After a good few attempts and correcting different things I was getting wrong, I was getting up more consistently, and in the 90 minutes we spent out in the water I noticed a definite improvement. Not only was I able to get up most times, I was riding further each time and wasn’t so hesitant about diving the kite. Most of the time I was trying to go right – this felt more natural as it’s the same way I snowboard, but Paul also helped me try to go left a couple of times. I was nowhere near as confident that way, but it was good to see that it didn’t go as terribly as I had thought (my left side can be pretty useless at times!)
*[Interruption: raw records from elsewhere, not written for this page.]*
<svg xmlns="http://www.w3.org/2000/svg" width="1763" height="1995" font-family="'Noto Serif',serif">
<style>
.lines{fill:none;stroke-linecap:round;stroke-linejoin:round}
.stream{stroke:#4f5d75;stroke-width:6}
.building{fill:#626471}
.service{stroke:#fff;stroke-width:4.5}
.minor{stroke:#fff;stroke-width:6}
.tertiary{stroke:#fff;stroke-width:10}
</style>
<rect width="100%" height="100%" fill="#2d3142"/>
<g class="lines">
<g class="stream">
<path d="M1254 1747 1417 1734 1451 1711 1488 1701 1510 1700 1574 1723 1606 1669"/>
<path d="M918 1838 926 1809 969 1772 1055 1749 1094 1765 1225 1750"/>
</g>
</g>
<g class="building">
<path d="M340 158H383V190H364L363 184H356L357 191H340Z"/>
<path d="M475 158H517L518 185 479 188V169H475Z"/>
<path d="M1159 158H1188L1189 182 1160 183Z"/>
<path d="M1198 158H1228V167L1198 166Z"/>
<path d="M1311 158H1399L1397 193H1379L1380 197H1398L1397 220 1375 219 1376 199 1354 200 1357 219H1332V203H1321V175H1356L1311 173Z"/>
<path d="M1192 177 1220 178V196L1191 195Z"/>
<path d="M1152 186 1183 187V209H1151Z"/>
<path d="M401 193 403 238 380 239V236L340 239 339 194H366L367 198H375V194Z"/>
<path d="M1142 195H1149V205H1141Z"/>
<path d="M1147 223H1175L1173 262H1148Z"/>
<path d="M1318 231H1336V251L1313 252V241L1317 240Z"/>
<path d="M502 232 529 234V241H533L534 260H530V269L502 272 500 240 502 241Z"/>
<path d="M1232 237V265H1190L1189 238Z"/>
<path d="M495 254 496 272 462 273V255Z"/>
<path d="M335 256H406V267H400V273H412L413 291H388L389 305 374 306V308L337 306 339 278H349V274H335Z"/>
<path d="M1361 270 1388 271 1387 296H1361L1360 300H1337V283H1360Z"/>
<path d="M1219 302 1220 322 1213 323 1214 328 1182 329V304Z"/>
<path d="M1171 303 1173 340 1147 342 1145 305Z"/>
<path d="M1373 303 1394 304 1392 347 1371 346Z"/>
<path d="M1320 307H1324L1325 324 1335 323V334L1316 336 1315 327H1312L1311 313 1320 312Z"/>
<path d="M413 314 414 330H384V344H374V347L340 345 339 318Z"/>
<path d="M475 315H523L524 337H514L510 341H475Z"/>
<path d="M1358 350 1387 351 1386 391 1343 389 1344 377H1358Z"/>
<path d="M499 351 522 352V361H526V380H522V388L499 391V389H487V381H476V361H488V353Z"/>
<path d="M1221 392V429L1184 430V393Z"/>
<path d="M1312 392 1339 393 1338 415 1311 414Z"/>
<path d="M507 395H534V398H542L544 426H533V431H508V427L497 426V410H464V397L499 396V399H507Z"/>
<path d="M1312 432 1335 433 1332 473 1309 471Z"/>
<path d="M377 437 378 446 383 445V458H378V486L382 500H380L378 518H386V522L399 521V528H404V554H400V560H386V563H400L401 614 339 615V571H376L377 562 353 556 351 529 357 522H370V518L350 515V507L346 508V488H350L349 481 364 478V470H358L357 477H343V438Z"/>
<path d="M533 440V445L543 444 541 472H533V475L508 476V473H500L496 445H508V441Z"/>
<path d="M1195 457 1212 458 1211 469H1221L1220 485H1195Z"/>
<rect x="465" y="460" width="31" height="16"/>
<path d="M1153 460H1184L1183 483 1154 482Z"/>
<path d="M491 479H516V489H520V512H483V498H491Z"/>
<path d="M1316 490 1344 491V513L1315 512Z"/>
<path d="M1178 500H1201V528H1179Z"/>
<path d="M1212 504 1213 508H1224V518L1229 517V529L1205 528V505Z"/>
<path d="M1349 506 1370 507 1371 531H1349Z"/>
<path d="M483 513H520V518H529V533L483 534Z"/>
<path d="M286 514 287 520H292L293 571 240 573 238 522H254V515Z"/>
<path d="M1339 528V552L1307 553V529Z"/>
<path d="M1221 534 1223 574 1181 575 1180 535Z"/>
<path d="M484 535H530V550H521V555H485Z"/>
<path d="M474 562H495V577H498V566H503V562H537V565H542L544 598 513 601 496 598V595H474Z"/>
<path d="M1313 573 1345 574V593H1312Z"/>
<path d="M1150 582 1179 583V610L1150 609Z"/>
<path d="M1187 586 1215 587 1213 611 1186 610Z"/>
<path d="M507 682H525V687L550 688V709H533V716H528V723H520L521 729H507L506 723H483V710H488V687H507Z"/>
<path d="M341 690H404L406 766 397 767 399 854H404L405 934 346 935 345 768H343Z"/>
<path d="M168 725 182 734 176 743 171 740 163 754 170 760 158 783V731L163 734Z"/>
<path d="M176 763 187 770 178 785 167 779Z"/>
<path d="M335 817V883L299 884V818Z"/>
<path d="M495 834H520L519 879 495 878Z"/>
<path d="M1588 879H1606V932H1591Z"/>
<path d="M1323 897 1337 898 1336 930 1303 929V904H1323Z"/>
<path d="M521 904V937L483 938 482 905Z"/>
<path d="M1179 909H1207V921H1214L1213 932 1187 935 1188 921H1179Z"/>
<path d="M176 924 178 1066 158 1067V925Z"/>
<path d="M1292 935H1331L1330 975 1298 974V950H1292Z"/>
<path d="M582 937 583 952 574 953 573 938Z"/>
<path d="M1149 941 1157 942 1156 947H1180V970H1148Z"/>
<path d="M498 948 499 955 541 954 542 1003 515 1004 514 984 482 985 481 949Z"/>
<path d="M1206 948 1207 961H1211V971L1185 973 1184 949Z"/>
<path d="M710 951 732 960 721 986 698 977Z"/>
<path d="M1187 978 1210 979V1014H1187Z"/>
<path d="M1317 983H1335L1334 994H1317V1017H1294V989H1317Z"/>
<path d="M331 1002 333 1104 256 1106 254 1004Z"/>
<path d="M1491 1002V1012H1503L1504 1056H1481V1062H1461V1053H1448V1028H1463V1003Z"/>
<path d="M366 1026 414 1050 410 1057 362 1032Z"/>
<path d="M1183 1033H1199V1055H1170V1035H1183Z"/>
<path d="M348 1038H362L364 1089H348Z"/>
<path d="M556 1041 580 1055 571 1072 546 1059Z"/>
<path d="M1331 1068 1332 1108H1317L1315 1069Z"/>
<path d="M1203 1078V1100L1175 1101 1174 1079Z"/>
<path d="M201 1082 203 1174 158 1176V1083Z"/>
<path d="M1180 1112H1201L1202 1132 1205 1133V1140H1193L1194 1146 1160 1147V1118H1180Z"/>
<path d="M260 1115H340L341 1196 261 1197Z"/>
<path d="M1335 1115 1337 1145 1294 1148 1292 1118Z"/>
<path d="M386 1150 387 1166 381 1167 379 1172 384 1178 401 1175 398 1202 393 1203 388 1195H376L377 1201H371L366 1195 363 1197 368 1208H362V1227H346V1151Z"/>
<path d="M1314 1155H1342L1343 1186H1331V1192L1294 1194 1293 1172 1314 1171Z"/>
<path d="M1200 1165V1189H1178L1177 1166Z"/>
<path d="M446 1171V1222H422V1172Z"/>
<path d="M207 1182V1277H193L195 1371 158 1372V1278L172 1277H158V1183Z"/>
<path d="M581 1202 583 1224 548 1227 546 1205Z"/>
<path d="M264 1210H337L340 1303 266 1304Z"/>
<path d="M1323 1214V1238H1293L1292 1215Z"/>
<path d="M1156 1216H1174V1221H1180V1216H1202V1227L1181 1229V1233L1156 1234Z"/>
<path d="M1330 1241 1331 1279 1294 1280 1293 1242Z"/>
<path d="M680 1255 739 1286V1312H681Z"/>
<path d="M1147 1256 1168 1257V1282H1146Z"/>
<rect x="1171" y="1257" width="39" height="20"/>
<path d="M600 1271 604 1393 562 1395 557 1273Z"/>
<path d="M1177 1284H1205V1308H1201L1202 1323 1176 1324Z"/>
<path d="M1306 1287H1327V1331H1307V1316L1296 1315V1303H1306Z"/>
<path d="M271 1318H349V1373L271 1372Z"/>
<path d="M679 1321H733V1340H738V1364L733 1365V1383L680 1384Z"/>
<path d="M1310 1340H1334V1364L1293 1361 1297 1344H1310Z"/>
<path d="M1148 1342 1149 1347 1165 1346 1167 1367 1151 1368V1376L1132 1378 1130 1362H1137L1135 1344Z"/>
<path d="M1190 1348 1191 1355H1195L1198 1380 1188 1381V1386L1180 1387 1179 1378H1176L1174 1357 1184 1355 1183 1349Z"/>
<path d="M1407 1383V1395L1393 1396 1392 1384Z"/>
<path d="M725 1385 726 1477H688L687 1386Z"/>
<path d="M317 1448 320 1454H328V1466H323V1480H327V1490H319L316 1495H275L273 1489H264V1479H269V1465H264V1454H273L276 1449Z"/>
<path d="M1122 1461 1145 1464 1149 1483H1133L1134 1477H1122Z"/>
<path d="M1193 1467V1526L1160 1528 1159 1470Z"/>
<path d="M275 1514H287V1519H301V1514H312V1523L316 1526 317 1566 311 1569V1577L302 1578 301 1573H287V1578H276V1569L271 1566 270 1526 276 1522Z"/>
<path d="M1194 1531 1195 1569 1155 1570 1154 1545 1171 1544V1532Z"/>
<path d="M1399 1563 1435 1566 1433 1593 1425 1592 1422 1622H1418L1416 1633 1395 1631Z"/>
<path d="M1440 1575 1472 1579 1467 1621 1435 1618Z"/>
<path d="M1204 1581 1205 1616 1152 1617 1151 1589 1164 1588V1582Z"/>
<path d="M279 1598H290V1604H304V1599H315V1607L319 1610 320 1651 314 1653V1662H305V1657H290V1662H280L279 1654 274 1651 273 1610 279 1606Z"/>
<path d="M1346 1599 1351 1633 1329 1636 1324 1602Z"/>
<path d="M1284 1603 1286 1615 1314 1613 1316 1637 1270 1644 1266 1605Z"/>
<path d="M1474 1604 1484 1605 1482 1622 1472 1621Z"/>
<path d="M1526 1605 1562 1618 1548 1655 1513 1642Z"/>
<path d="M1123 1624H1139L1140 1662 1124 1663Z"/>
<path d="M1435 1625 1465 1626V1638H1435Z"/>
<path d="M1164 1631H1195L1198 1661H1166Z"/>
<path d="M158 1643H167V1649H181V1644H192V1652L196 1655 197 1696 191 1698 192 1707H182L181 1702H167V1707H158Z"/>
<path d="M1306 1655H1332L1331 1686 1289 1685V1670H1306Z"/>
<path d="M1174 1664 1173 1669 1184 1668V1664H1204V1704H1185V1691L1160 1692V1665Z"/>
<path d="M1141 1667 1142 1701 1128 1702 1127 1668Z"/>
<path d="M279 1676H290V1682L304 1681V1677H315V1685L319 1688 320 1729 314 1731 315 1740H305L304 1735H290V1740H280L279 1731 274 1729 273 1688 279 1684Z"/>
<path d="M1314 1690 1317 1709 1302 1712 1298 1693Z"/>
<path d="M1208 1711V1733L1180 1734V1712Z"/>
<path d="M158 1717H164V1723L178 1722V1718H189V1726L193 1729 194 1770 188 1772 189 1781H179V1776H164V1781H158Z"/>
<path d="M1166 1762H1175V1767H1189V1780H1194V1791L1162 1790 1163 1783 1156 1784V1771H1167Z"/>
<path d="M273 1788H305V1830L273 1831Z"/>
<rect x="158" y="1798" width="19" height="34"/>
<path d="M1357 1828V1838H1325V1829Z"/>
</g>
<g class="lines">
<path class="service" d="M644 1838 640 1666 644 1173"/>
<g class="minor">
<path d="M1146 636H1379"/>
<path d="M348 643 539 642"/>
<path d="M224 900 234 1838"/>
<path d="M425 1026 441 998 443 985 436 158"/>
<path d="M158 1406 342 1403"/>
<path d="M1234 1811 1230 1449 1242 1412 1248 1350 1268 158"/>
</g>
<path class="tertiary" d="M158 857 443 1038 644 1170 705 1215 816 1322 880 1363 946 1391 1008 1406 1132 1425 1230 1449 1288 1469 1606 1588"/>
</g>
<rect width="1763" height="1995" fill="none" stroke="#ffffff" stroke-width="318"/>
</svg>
I came back in with a huge grin on my face, happy that I was even closer to kitesurfing independently. I can’t believe that in just 4 sessions I’ve gone from learning how to fly a power kite to getting up and riding along without looking like I’m completely out of control!
Now it’s getting to winter and we’re a little less busy I’m hoping to get out another few times, but I’ll be wearing a jacket, booties and gloves for sure – kitesurfing in just my 4/3 is a little brave for December! Luckily we have a stash of super warm stuff for students throughout winter so I’ll be raiding that!